Тогда она оборачивается ко мне, впивается в меня неподвижным взглядом, и взгляд ее — все мрачнее и тяжелей; хуже всего, что я узнаю его; мне становится страшно — и я просыпаюсь. Сердце быстро колотится; в него впились уже знакомые мне иголочки. Я лежу в темноте, стараюсь себя успокоить: не такой уж сон и страшный — бывают страшней, — и хорошо понимаю: он — от боли, а боль — от вчерашнего нелепого происшествия и моих сердечных перебоев; понятны и прозрачны и мотивы, и сюжет сна…
Только, помню, меня удивило, даже восхитило тогда: как точно улавливает реалии и странно преображает их мое сонное подсознание, и как сон в сравнении с реалиями ярок и многозначен: каждая деталь в нем становится символом — и поди, угадай, что означает эта деталь или та? — и сколько аллегорических смыслов замешано в один сюжет из подоплек короткой встречи и короткого затем поединка с тем нелепым человеком — даже то, как он готов обернуться женщиной, лишь бы заслужить мое внимание и доверие; даже — как он старается собрать в пучок свою внутреннюю энергию и сжигает в ней пауков своей души… И как трудно, в отличие от легкого и подвижного сонного подсознания, доходит до осмысления явлений мое сознание, продираясь сквозь толщу привычек и предрассудков…
Вот какими бывают случайные встречи…
* * *
Однако не потому я о ней рассказываю сейчас.
Дело в том, что, по мере того, как детали встречи со временем в моей памяти год от года слабеют — вышелушивается из деталей сам тот человек, под завязку, что называется, нагруженный душевным мраком, в каком-то смутном порыве, слепо, тяжело, наощупь, можно сказать, искавший дорогу к Храму, жаждя в своей мутной душевной стихии продраться к Богу; искал, а вокруг — никого: лишь бесплотные человечьи тени!

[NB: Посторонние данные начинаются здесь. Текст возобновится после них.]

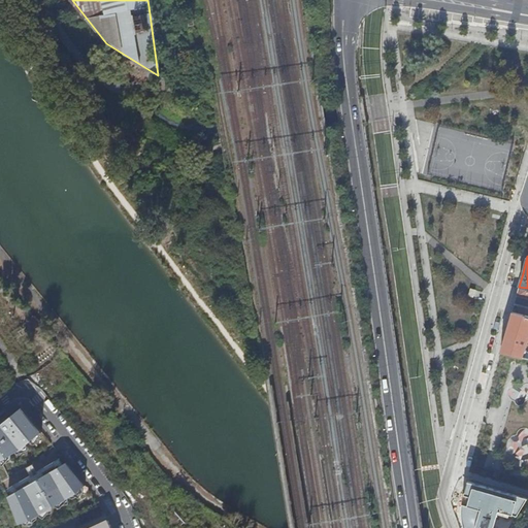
[(517,295),(527,297),(527,288),(519,287),(518,292),(517,295)]
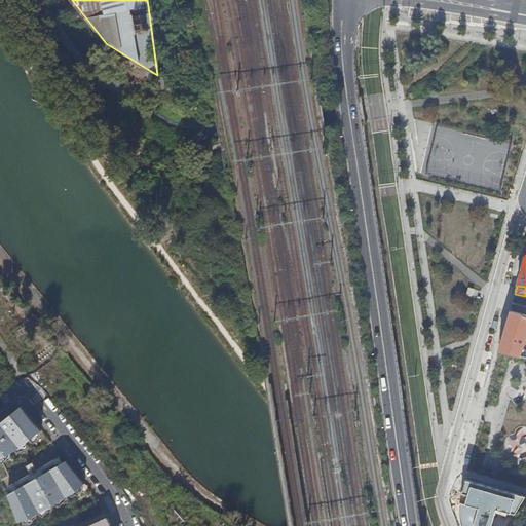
[(506,324),(499,350),(525,357),(525,349),(522,349),(525,339),(525,313),(511,310),(506,324)]
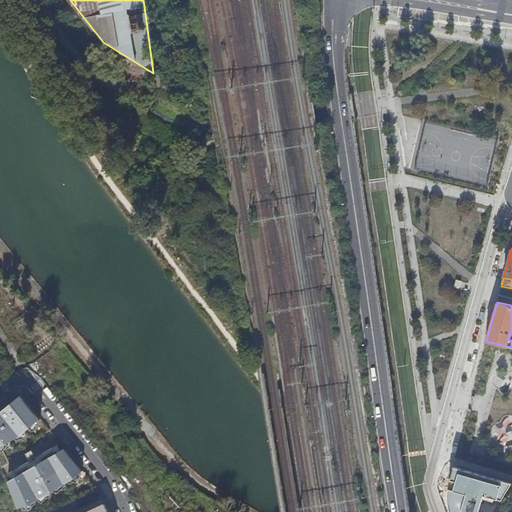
[(478,369),(475,380),(484,383),(485,383),(488,372),(478,369)]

И у меня — все больше и больше сочувствия к нему и сожалений по поводу того инцидента.
Но только теперь я готов сказать ему открыто и вслух: прости меня, мой собрат, дорогой мой, нелепый мой соплеменник, за то, что на твоем, таком шатком, трудном и долгом пути я взял и ударил тебя! Дошел ли ты тогда? Не обозлился ли еще страшнее и безнадежней?

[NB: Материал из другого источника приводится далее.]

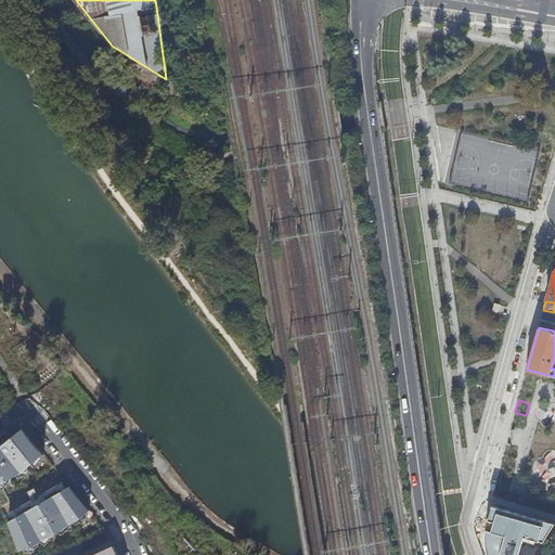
[(0,446),(0,483),(16,475),(15,473),(21,469),(23,472),(31,464),(29,462),(35,457),(37,460),(44,453),(24,427),(0,446)]
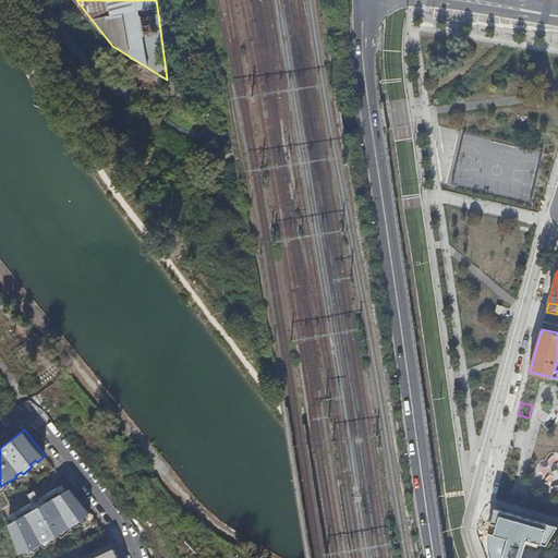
[(85,516),(89,510),(71,488),(9,523),(20,554),(26,550),(27,549),(34,545),(36,547),(43,543),(40,541),(46,537),(49,538),(63,531),(63,526),(69,523),(70,526),(76,522),(75,519),(82,516),(85,516)]
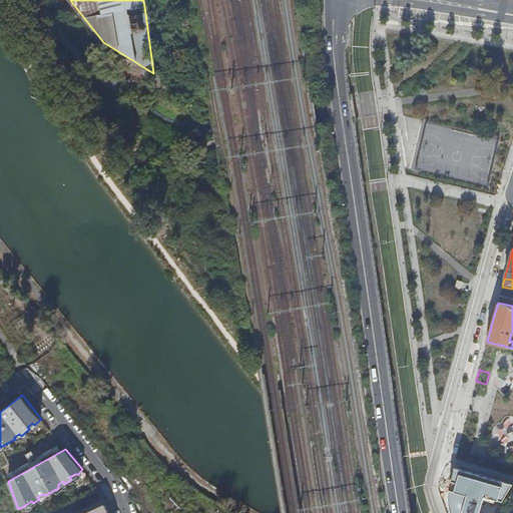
[(179,482),(174,476),(167,468),(162,472),(174,486),(179,482)]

Прости мне мое высокомерие, мой снобизм («о чем мне с ним говорить!»), мою суетность («как же, торопился домой!») и мое нежелание подать тебе руку, сказать несколько ободряющих слов и довести до самых ступенек Храма, пусть ты и полупьян, и — с нелепой бутылкой водки в руке. Прости мне мое презрение к тебе, такому дикому и нелепому, своей дикости и нелепости не разумеющему! Прости мне мою интеллигентскую гордыню и столь долгое нежелание изживать ее в себе!
Сколько же надо было еще прожить лет, прочитать книг, пережить передряг, народных и своих собственных, сколько передумать всего — чтобы понять, наконец, его и себя, связать себя с ним в единый узел и дойти (чуть не сказал «опуститься») до такого простого желания: попросить прощения у незнакомого человека за причиненное ему мимоходом зло. Сколько же я еще сотворил зла, не ведая того — и легко простив себя за него, и тут же про него забыв?.. Прости меня, если слышишь! И если даже не слышишь, все равно — прости!